Some 40,000 huts in the camp were burned down, said Mohammad Mohsin, secretary of the Ministry of Disaster Management and Relief, after visiting the camp.

Two major hospitals of the International Organization for Migration (IOM) and the Turkish government were also destroyed, he told reporters in Cox’s Bazar.

“A seven-member committee has been formed to investigate the matter,” he said.

Sanjeev Kafley, the International Federation of Red Cross and Red Crescent Societies’ delegation head in Bangladesh, said more than 17,000 shelters had been destroyed and tens of thousands of people displaced.

More than a thousand Red Cross staff and volunteers worked with fire services to extinguish the blaze, spread over four sections of the camp containing roughly 124,000 people, he said. That represents around one-tenth of an estimated 1 million Rohingya refugees in the area, Kafley said.

“I have been in Cox’s Bazar for three-and-a-half years and have never seen such a fire,” he told Reuters. “These people have been displaced two times. For many, there is nothing left.”

Barbed Wire

Some witnesses said that barbed wire fencing around the camp trapped many people, hurting some and leading international humanitarian agencies to call for its removal.
A fire is seen at a Balukhali refugee camp in Cox's Bazar, Bangladesh, on March 22, 2021. (Courtesy of Rohingya Right Team/MD Arakani/Handout via Reuters)
A fire is seen at a Balukhali refugee camp in Cox's Bazar, Bangladesh, on March 22, 2021. Courtesy of Rohingya Right Team/MD Arakani/Handout via Reuters

Humanitarian organization Refugees International, which estimated 50,000 people had been displaced, said the extent of the damage may not be known for some time.

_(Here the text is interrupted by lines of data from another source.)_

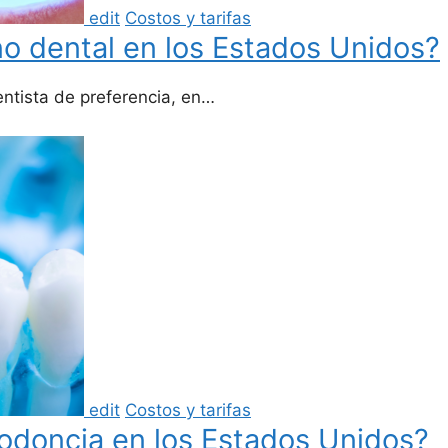
edit
Costos y tarifas
no dental en los Estados Unidos?
entista de preferencia, en…
edit
Costos y tarifas
odoncia en los Estados Unidos?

“Many children are missing, and some were unable to flee because of barbed wire set up in the camps,” it said in a statement.

John Quinley of Fortify Rights, a rights organization working with Rohingya, said he had heard similar reports, adding the fences had hampered the distribution of humanitarian aid and vital services at the camps in the past.

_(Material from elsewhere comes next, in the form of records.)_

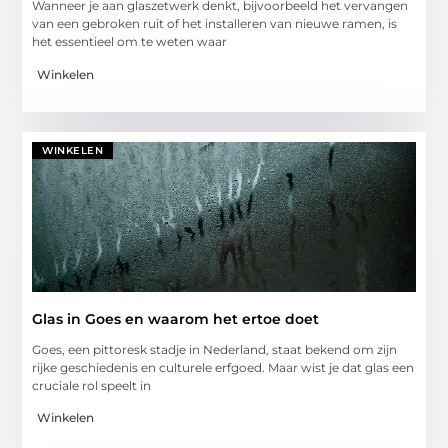
Wanneer je aan glaszetwerk denkt, bijvoorbeeld het vervangen
van een gebroken ruit of het installeren van nieuwe ramen, is
het essentieel om te weten waar
Winkelen
WINKELEN
Glas in Goes en waarom het ertoe doet
Goes, een pittoresk stadje in Nederland, staat bekend om zijn
rijke geschiedenis en culturele erfgoed. Maar wist je dat glas een
cruciale rol speelt in
Winkelen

“The government must remove the fences and protect refugees,” Quinley said. “There have now been a number of large fires in the camps including a large fire in January this year. ... The authorities must do a proper investigation into the cause of the fires.”

The vast majority of the people in the camps fled Burma (also known as Myanmar) in 2017 amid a military-led crackdown on the Rohingya that UN investigators said was executed with “genocidal intent,” charges Burma denies.